In conclusion, there is no general method to design or optimize a BSON control while taking into account the assumed network conditions.

7. Conclusion and Future Work

We formulated and analyzed a free-energy model of network control. Then, we established a design policy based on the analytical results. The obtained policy suggests that network control should be designed to improve its robustness in cases where it is deployed in more dynamic environments and has solution candidates that are insusceptible to environmental fluctuation.

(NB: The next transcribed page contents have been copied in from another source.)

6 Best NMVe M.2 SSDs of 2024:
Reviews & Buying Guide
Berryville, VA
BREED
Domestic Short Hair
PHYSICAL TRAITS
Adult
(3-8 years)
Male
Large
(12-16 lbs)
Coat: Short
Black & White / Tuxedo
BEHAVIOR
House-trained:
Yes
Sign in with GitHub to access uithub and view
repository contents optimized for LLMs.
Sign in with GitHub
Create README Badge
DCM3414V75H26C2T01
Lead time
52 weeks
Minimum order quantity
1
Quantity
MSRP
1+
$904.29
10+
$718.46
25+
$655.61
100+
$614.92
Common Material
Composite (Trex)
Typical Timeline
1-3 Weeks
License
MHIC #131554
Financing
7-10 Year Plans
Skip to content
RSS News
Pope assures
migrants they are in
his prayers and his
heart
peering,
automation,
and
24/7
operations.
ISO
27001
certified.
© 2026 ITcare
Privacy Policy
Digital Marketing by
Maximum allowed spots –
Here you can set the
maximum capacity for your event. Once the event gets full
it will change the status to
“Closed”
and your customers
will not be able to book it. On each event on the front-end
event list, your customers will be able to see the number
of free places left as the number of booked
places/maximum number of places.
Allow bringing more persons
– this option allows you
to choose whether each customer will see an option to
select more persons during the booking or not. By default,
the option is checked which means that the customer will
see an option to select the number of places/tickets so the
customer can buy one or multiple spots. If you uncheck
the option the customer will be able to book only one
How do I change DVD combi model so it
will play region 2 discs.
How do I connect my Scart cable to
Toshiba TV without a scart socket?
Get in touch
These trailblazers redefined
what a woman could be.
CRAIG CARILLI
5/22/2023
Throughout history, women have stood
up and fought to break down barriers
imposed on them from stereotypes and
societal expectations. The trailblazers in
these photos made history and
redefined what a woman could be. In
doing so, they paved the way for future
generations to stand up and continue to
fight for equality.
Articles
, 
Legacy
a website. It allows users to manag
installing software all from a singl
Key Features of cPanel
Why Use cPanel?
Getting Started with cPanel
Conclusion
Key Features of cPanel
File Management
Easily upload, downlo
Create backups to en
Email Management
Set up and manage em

As future work, we intend to propose a method for deciding the value of the balance parameter according to the given degree of environmental fluctuation. For this objective, we will extend the analytical model in this paper to an analytical model that extends the attractor selection model. Then, we will formulate and analyze its free energy.

Conflict of Interests

The authors declare that there is no conflict of interests regarding the publication of this paper.

Acknowledgment

This research was supported by a Grant-in-Aid for Fellows of the Japan Society for the Promotion of Science.